_ЗАДАНИЯ_
A. Верните без изменений весь фрагмент о соискателях премии «Букер — Открытая Россия».
B. Перепечатайте без изменений отрезок записей от их начала до строки, содержащей «Regno Unito e», включительно. Изображения в ответ не включайте.

_ФРАГМЕНТ ДОКУМЕНТА_

Завершая мажорный отчет (нынешняя шестерка явно поднимает настроение), обречен все же сказать о грустном. Среди снятых с дистанции (в шестерку и семерых не втиснешь) не мало достойных писателей. Конечно, жаль, что из состязания выведены Леонид Бородин («Без выбора»), Марина Вишневецкая («Кащей и Ягда, или Небесные яблоки»), Игорь Ефимов («Новгородский толмач») — мемуарам, фэнтези и историческому роману трудно втиснуться в букеровские рамки. Впрочем, авторы этих книг, как и другие сильные соискатели — Александр Кабаков («Все поправимо»), Николай Климонтович («Мы, значит, армяне, а вы на гобое»), Александр Мелихов («Чума») — хорошо известны, книги их без читателей не останутся. Куда проблематичнее положение весьма одаренных, на мой вкус, Михаила Лайкова («Успеть проститься» — «Москва», 2004, № 1) и Александра Чуманова («Три птицы на одной ветке» — «Урал», 2003, № 9–10), умно и красиво работающих в жанре «провинциальной хроники» (у Лайкова — с фантастико-притчевой прививкой). Надеюсь, что читающее сообщество заметит этих авторов, а их фамилии украсят будущие букеровские списки.
Мы же будем ждать 2 декабря, когда премию «Букер — Открытая Россия» несомненно получит хороший прозаик.
07.10.2004.

_ПЕРЕЧЕНЬ ЗАПИСЕЙ_
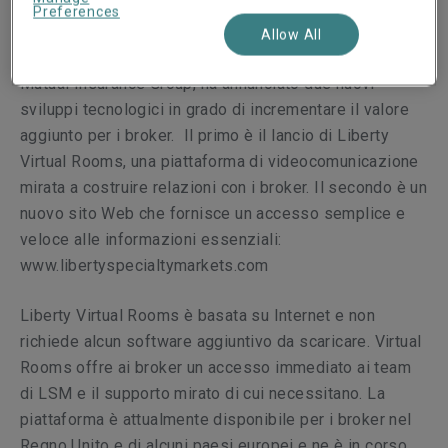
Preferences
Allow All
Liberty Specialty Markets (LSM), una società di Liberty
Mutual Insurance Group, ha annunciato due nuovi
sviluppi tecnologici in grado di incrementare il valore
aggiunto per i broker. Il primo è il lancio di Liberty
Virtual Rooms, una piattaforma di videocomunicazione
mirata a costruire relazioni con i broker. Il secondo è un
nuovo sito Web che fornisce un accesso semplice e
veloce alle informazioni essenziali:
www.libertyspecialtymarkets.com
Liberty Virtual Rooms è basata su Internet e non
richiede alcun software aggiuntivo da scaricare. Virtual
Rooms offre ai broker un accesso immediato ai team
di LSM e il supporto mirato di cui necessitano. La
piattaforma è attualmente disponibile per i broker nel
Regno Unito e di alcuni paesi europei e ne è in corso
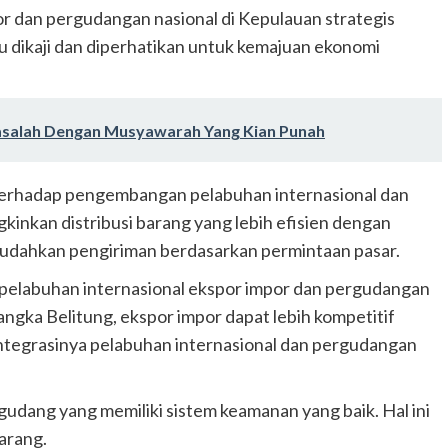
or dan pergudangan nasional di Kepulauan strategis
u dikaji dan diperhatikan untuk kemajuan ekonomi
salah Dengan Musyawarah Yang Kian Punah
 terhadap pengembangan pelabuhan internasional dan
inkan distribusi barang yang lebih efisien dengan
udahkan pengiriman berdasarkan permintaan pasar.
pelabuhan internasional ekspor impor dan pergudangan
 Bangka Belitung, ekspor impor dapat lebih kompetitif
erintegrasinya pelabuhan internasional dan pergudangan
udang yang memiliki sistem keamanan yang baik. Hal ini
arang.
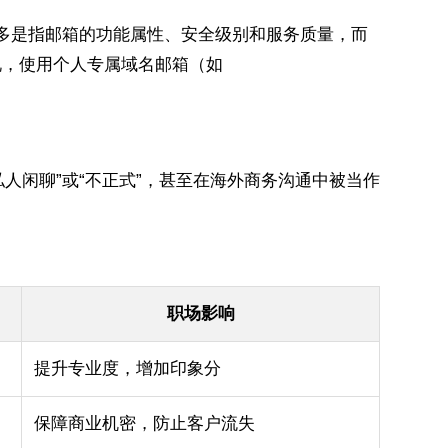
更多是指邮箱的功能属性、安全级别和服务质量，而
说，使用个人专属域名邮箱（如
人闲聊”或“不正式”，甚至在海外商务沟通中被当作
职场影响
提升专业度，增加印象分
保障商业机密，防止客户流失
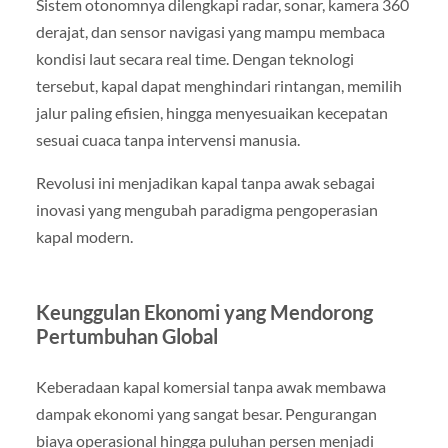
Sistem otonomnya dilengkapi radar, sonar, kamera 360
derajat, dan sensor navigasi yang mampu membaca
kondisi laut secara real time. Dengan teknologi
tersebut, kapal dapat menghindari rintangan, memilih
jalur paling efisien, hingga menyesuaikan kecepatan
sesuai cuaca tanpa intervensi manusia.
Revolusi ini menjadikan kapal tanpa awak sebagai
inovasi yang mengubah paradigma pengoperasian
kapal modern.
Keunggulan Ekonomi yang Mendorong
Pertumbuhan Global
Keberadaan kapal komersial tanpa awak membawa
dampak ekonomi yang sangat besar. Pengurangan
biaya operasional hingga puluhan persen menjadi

_РЕШЕНИЯ ЗАДАЧ_
A.
Завершая мажорный отчет (нынешняя шестерка явно поднимает настроение), обречен все же сказать о грустном. Среди снятых с дистанции (в шестерку и семерых не втиснешь) не мало достойных писателей. Конечно, жаль, что из состязания выведены Леонид Бородин («Без выбора»), Марина Вишневецкая («Кащей и Ягда, или Небесные яблоки»), Игорь Ефимов («Новгородский толмач») — мемуарам, фэнтези и историческому роману трудно втиснуться в букеровские рамки. Впрочем, авторы этих книг, как и другие сильные соискатели — Александр Кабаков («Все поправимо»), Николай Климонтович («Мы, значит, армяне, а вы на гобое»), Александр Мелихов («Чума») — хорошо известны, книги их без читателей не останутся. Куда проблематичнее положение весьма одаренных, на мой вкус, Михаила Лайкова («Успеть проститься» — «Москва», 2004, № 1) и Александра Чуманова («Три птицы на одной ветке» — «Урал», 2003, № 9–10), умно и красиво работающих в жанре «провинциальной хроники» (у Лайкова — с фантастико-притчевой прививкой). Надеюсь, что читающее сообщество заметит этих авторов, а их фамилии украсят будущие букеровские списки.
Мы же будем ждать 2 декабря, когда премию «Букер — Открытая Россия» несомненно получит хороший прозаик.
07.10.2004.

B.
Preferences
Allow All
Liberty Specialty Markets (LSM), una società di Liberty
Mutual Insurance Group, ha annunciato due nuovi
sviluppi tecnologici in grado di incrementare il valore
aggiunto per i broker. Il primo è il lancio di Liberty
Virtual Rooms, una piattaforma di videocomunicazione
mirata a costruire relazioni con i broker. Il secondo è un
nuovo sito Web che fornisce un accesso semplice e
veloce alle informazioni essenziali:
www.libertyspecialtymarkets.com
Liberty Virtual Rooms è basata su Internet e non
richiede alcun software aggiuntivo da scaricare. Virtual
Rooms offre ai broker un accesso immediato ai team
di LSM e il supporto mirato di cui necessitano. La
piattaforma è attualmente disponibile per i broker nel
Regno Unito e di alcuni paesi europei e ne è in corso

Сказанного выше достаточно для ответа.